PHP : Attempting to Block Site Leechers/Crawlers
Someone put forward a question on the forum regarding how to block leechers and I thought that my answer might make a good post as well.
There is no fool proof way of going about it , cause there are ways in which a script can perfectly pretend to be a valid browser (CURL helps you do exactly that).you will have to put in use several different methods to fight them and reduce the illegal crawlers significantly.Other than the basic idea of banning the IP by getting it by REMOTE_ADDR and HTTP_X_FORWARDED_FOR here are some suggestions.
Method 1:
If there are too many requests from the same IP. Try to locate the ISP/Organization of the IP , like the GeoIP organization and ISP packages give you the database to lookup IP and see the owner. If IP belongs to a valid SE (and provided you want them to crawl) , let them go ahead. You can also do some effort to make a list of valid SE IPs which should override all crawler detections.
Method 2:
On the first request to the site , send a cookie , redirect and check if the cookie can be accessed, if not than redirect to a page asking the user to enable cookies.Generally scripts lack that ability.
Method 3:
Use javascript to set a cookie and then try to access it , if no cookie ask the user to enable javascript. Generic scripts wont be able to process javascript. Unless someone is writing code specifically for your site.
Method 4:
If too many requests show a captcha image which is not so straight forward. If no valid input atleast block that IP from going ahead. Even if alot of users are on that IP , you can show them a captcha again and validate that session_id to browse your site ,even if the IP is the same , a little nuisance but worth it if you have a severe problem.
Method 5:
Always check to see that a user agent header is sent , simple scripts written by newbies (and there are many) forget to send that.
Method 6:
After first entry , each request should contain a HTTP_REFERER logically , so check that too. Newbies forget to send that too.
Method 7:
If the same IP is generating different session_ids , you have a crawler on your hand.

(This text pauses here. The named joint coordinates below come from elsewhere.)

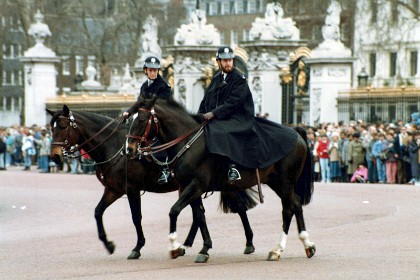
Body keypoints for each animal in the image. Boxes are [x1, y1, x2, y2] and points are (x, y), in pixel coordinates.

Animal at [48, 105, 258, 262]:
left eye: (63, 127)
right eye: (52, 127)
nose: (55, 157)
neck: (114, 146)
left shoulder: (131, 189)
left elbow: (136, 217)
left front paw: (137, 246)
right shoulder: (113, 189)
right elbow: (98, 212)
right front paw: (108, 244)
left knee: (238, 208)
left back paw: (247, 243)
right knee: (201, 213)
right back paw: (187, 244)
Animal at [126, 98, 316, 262]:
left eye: (141, 120)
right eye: (129, 119)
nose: (129, 149)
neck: (189, 144)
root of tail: (296, 132)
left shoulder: (196, 185)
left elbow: (174, 211)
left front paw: (174, 246)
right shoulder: (189, 187)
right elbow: (199, 215)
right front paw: (204, 248)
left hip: (285, 182)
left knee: (287, 210)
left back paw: (277, 249)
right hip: (276, 182)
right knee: (296, 204)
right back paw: (307, 244)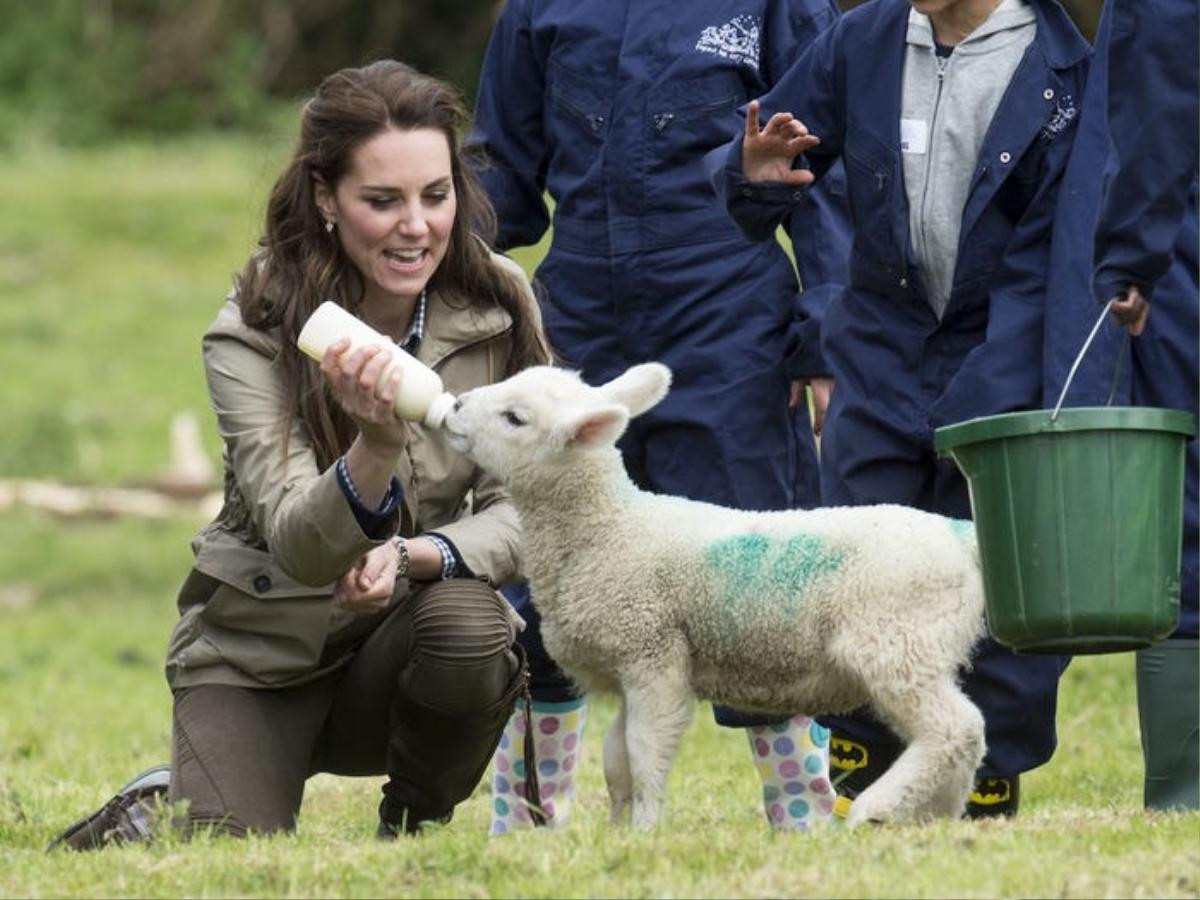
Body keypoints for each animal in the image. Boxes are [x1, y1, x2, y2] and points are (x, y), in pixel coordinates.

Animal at [441, 362, 984, 830]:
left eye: (515, 418)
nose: (454, 405)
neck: (609, 528)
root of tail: (960, 535)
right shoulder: (626, 668)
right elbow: (616, 760)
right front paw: (617, 830)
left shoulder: (654, 654)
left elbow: (643, 752)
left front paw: (645, 829)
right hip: (921, 647)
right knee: (962, 740)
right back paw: (933, 817)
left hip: (897, 642)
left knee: (956, 729)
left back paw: (877, 808)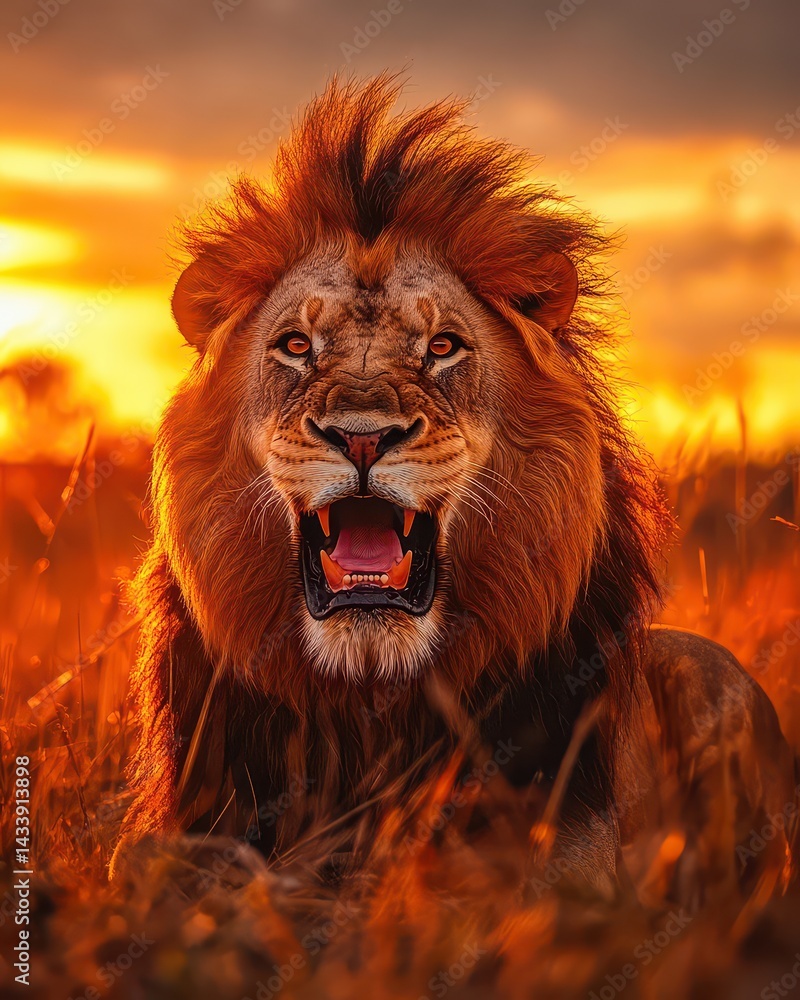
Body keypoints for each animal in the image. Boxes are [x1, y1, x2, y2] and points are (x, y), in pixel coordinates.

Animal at [116, 76, 795, 898]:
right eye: (295, 345)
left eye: (442, 346)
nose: (362, 435)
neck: (371, 701)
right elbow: (148, 862)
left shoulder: (576, 854)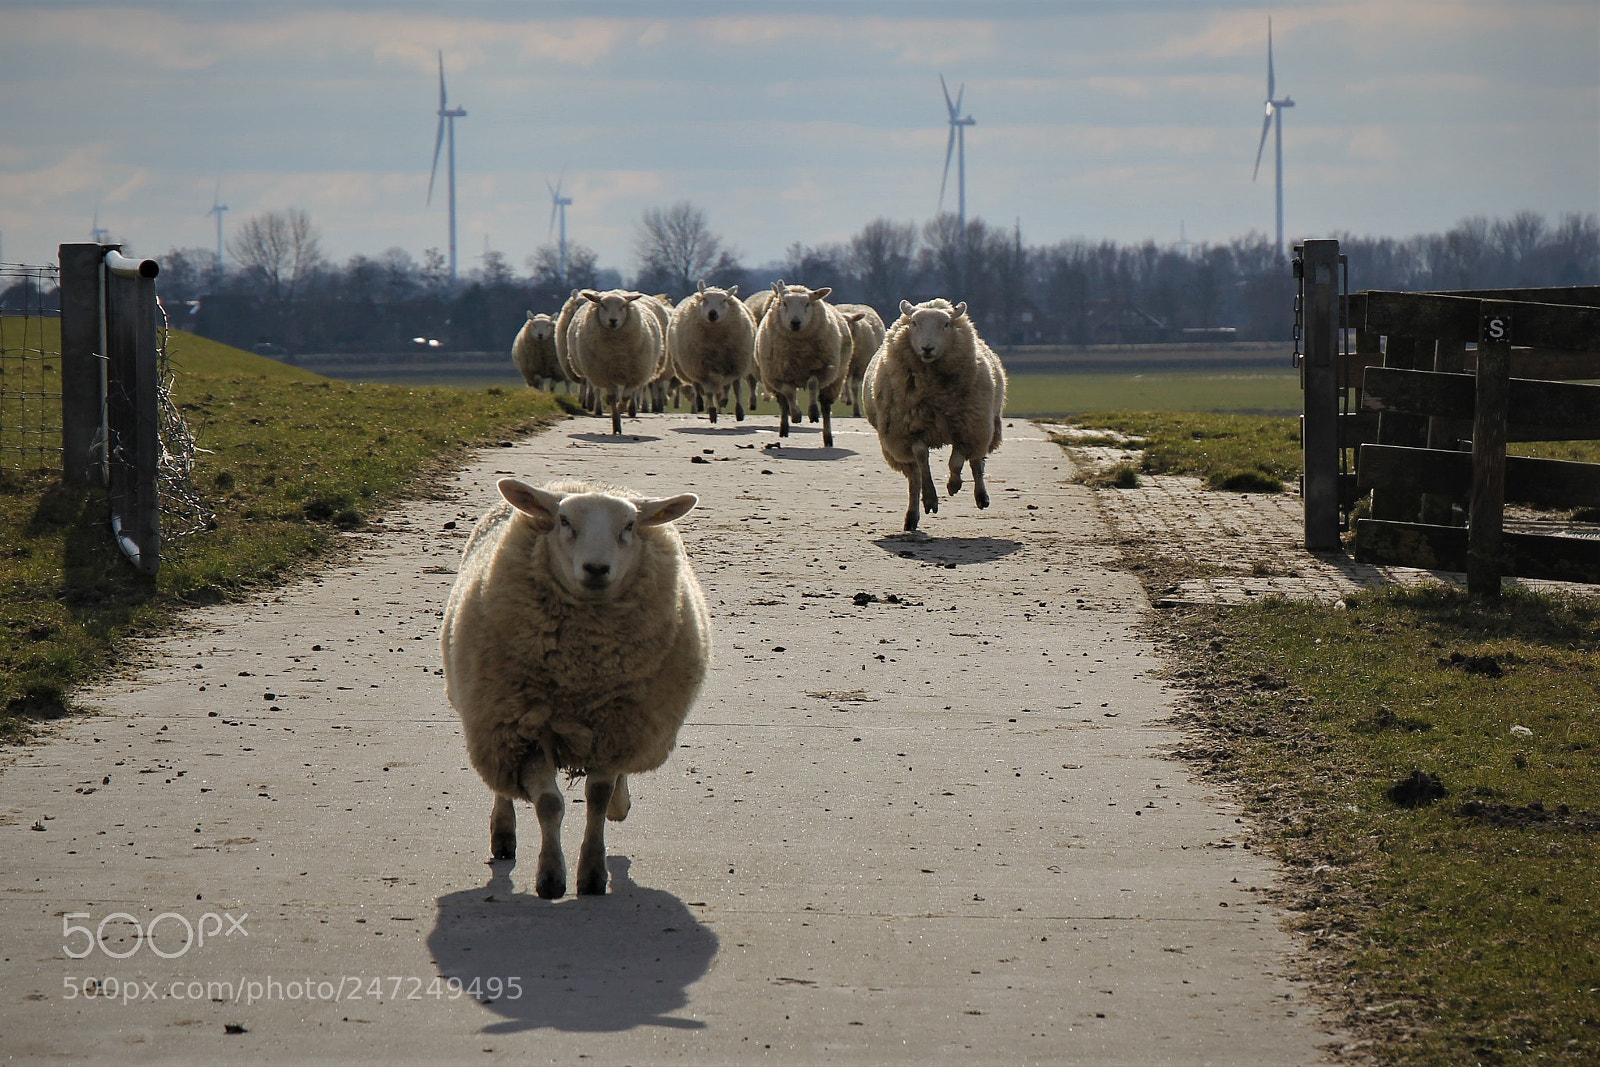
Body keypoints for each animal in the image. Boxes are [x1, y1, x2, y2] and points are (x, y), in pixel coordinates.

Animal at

Ok thats all i can think of right now , some of the above might not make sense to some but if all of them are used effectively in combination with each other you got a great crawl blocker system on your hand. I would appreciate if people can suggest other methods as well.

July 21st, 2008 at 3:52 pm
Method 8:
If you want to make sure you page can be bookmarked
correctly, blocking requests without your site referrer will do bad,
Instead, Check for a referrer if it exists and it is not yours,
block the request.
September 17th, 2008 at 10:30 pm
Cool Thanks For the Tips!